Agam, K., von Campenhausen M, Levy S, Ben-Ami HC, Cook B, Kirschfeld, K., & Minke, B. (2000). Metabolic stress reversibly activates the Drosophila light-sensitive channels TRP and TRPL in vivo. Journal of Neuroscience, 20, 5748-5755.


Zitierlink: http://hdl.handle.net/11858/00-001M-0000-0013-E5AD-A
Zusammenfassung
Drosophila transient receptor potential (TRP) is a prototypical member of a novel family of channel proteins underlying phosphoinositide-mediated Ca2+ entry. Although the initial stages of this signaling cascade are well known, downstream events leading to the opening of the TRP channels are still obscure. In the present study we applied patch-clamp whole-cell recordings and measurements of Ca2+ concentration by ion- selective microelectrodes in eyes of normal and mutant Drosophila to isolate the TRP and TRP-like (TRPL)-dependent currents. We report that anoxia rapidly and reversibly depolarizes the photoreceptors and induces Ca2+ influx into these cells in the dark.

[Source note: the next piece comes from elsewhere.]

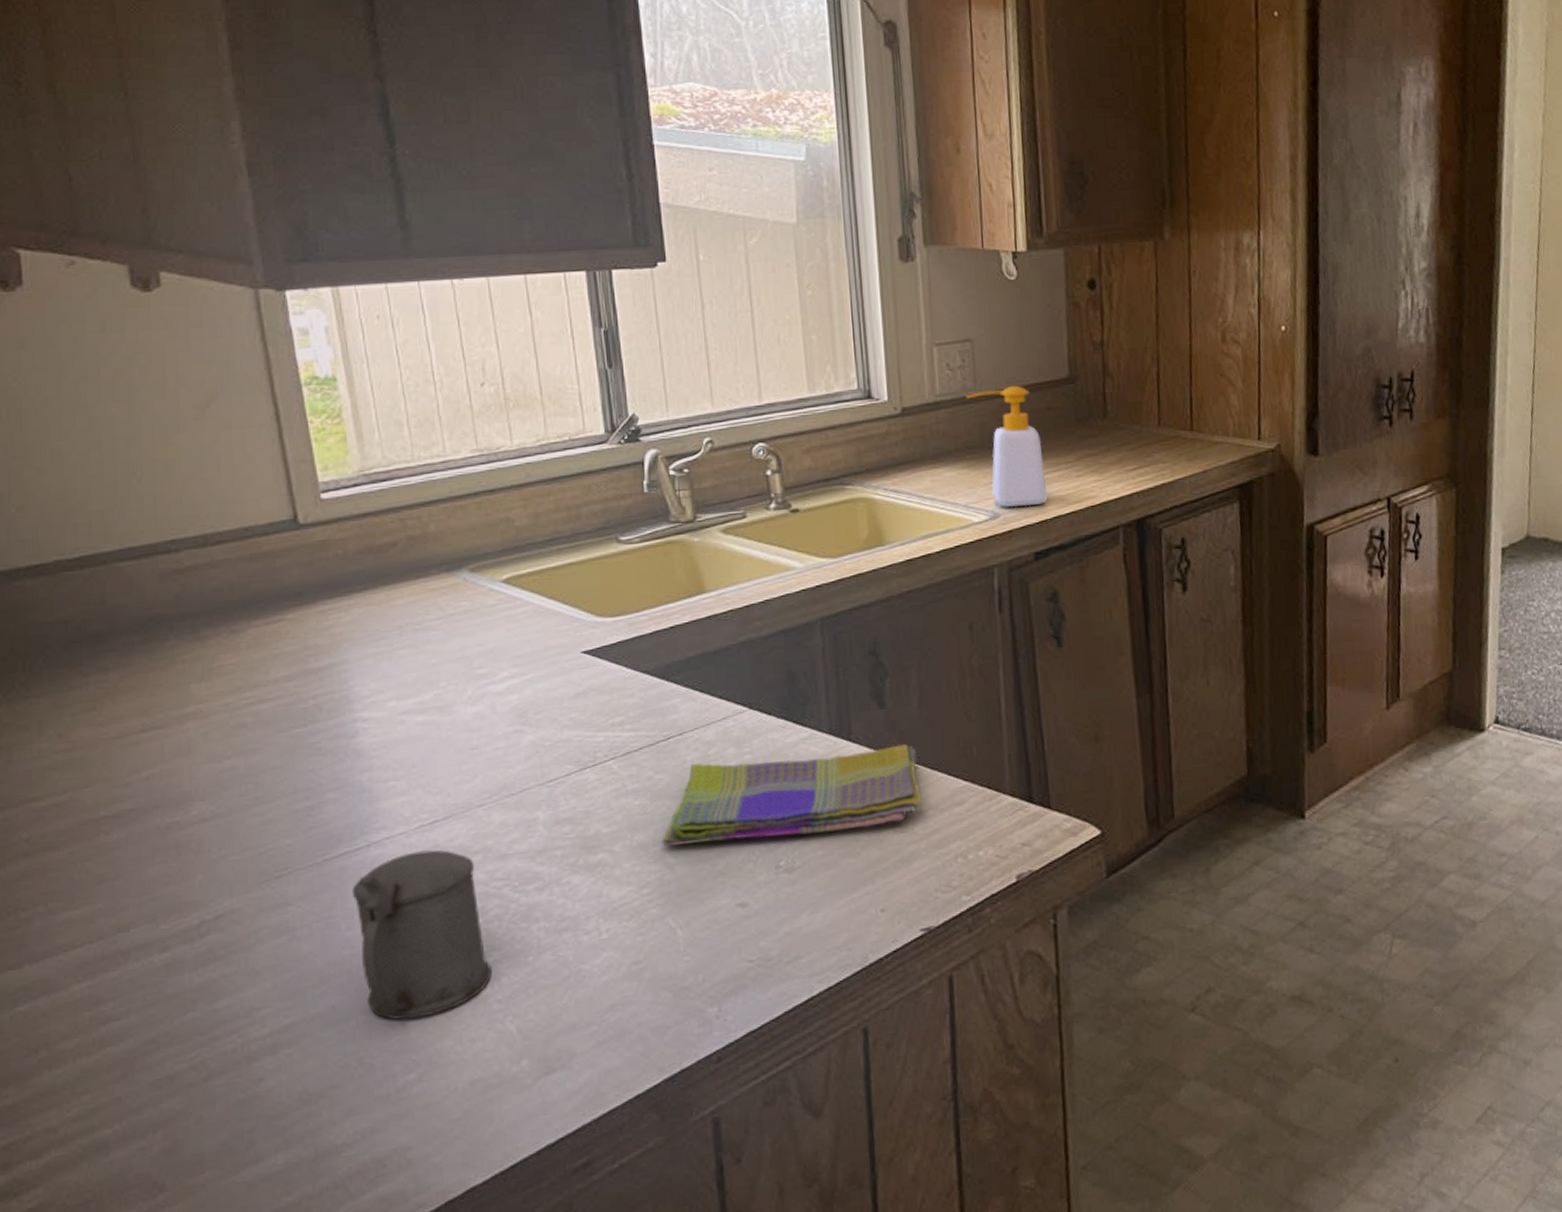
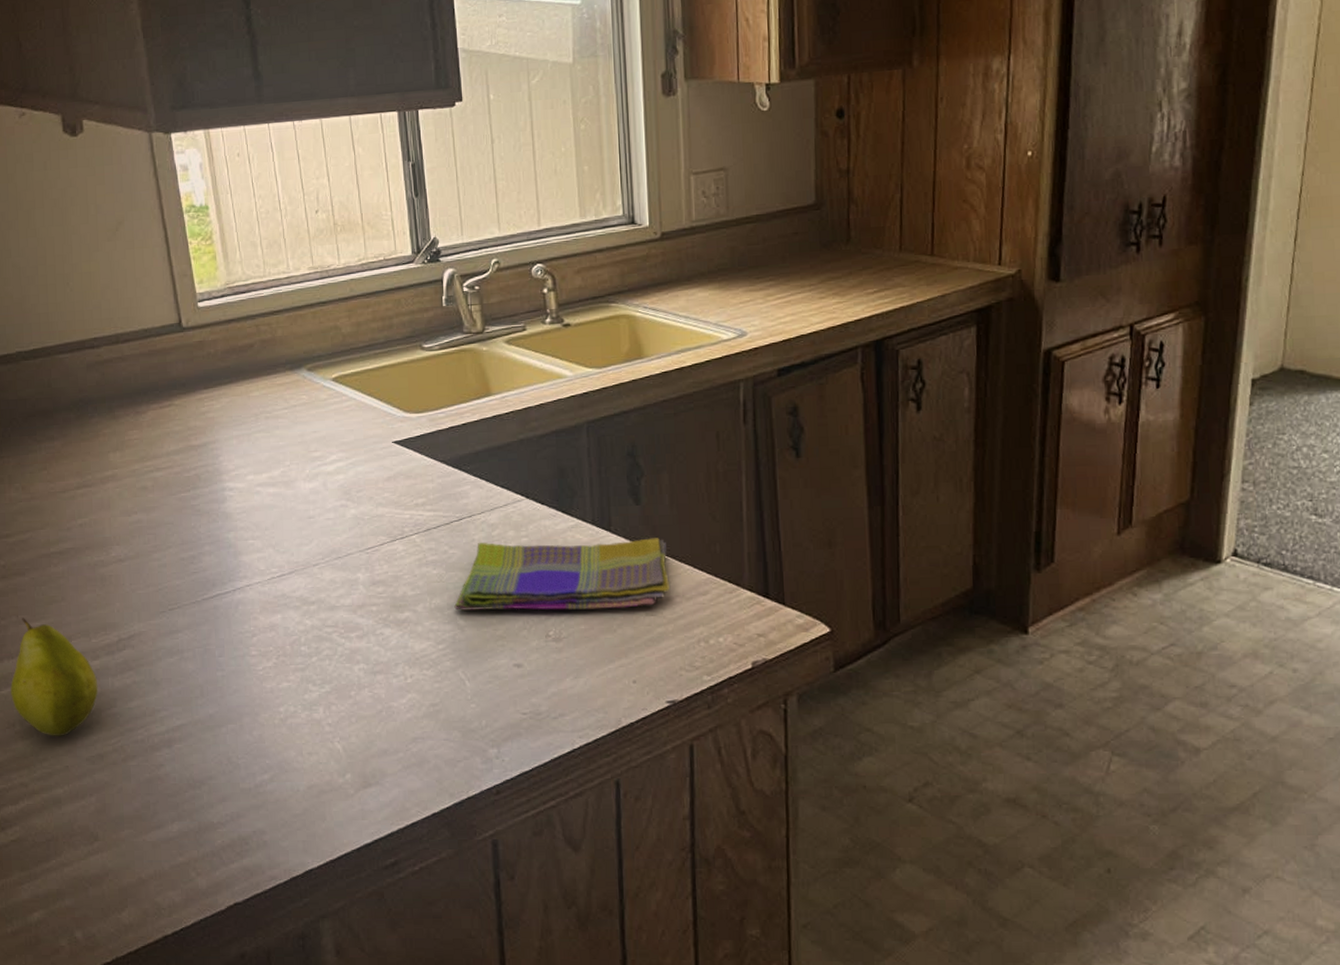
fruit: none [33,906,169,1060] -> present [10,618,98,736]
beer stein: present [351,849,491,1020] -> none [222,598,324,732]
soap bottle: present [966,385,1048,508] -> none [719,211,792,327]

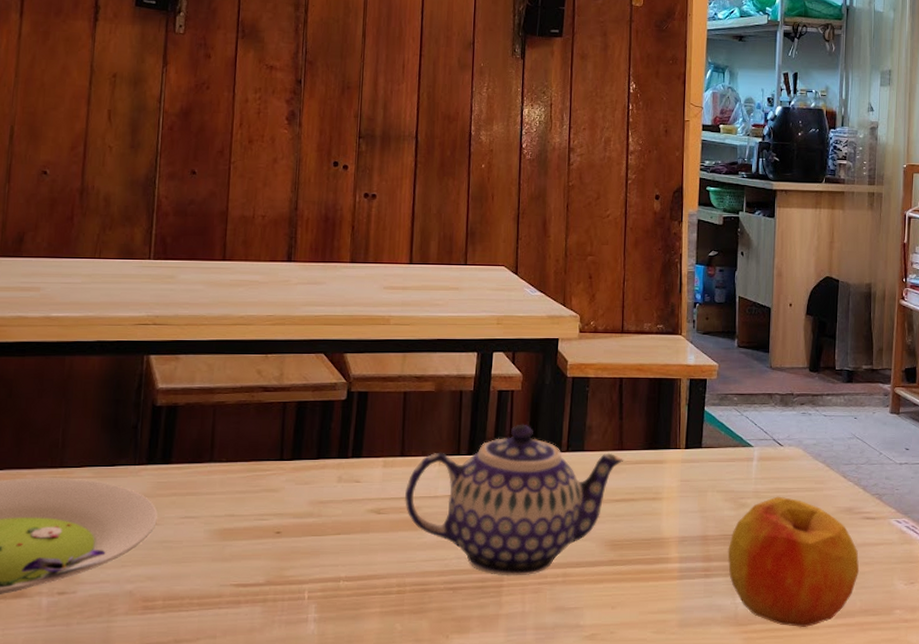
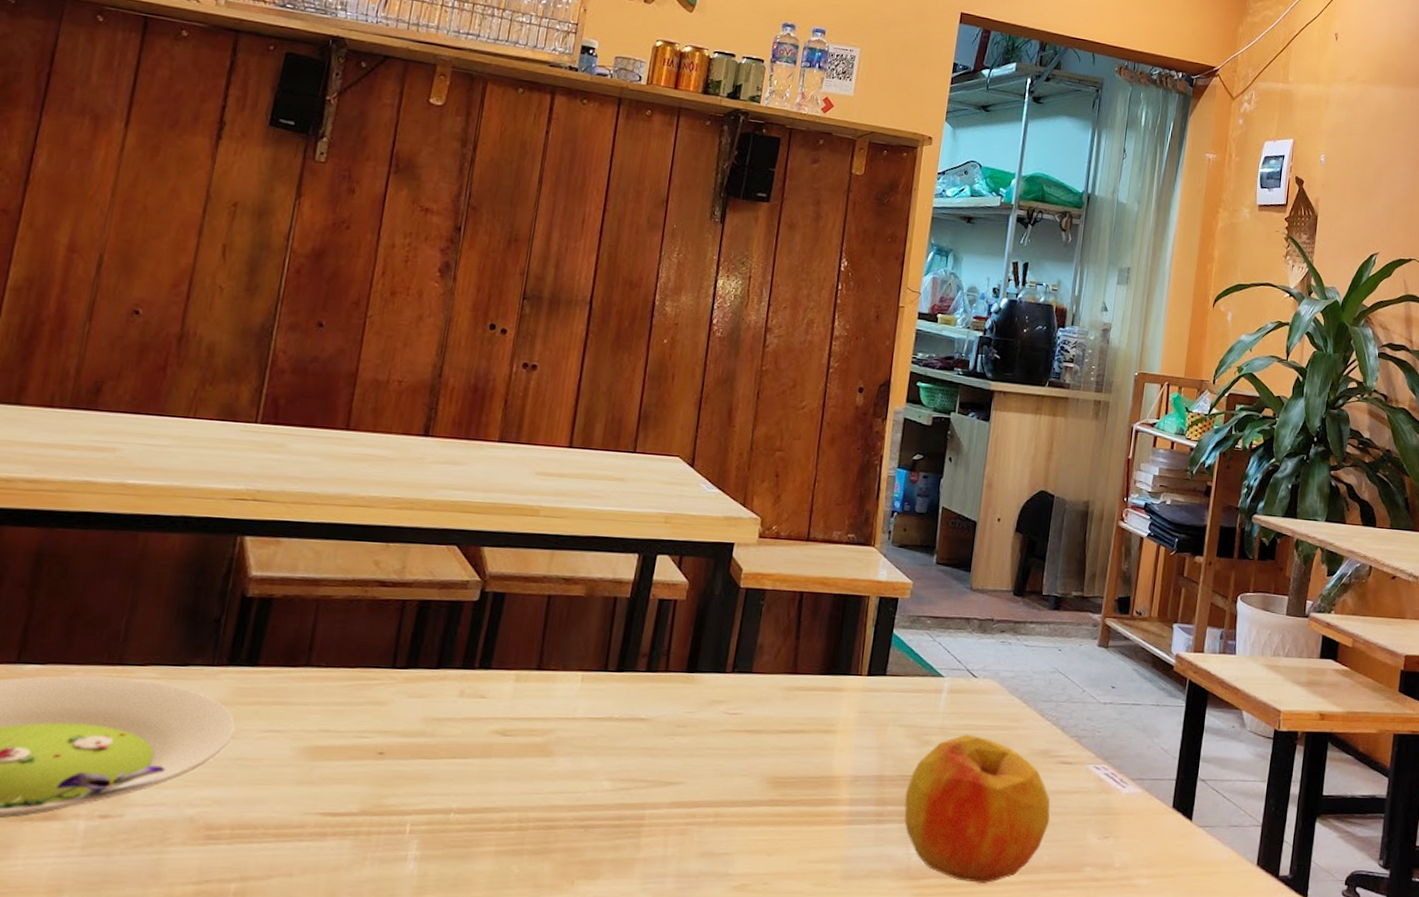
teapot: present [404,424,624,576] -> none [536,639,797,815]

We further show that openings of the light-sensitive channels, which mediate these effects, can be obtained by mitochondrial uncouplers or by depletion of ATP in photoreceptor cells, whereas the effects of illumination and all forms of metabolic stress were additive. Effects similar to those found in wild-type flies were also found in mutants with strong defects in rhodopsin, Gq-protein, or phospholipase C, thus indicating that the metabolic stress operates at a late stage of the phototransduction cascade. Genetic elimination of both TRP and TRPL channels prevented the effects of anoxia, mitochondrial uncouplers, and depletion of ATP, thus demonstrating that the TRP and TRPL channels are specific targets of metabolic stress. These results shed new light on the properties of the TRP and TRPL channels by showing that a constitutive ATP-dependent process is required to keep these channels closed in the dark, a requirement that would make them sensitive to metabolic stress.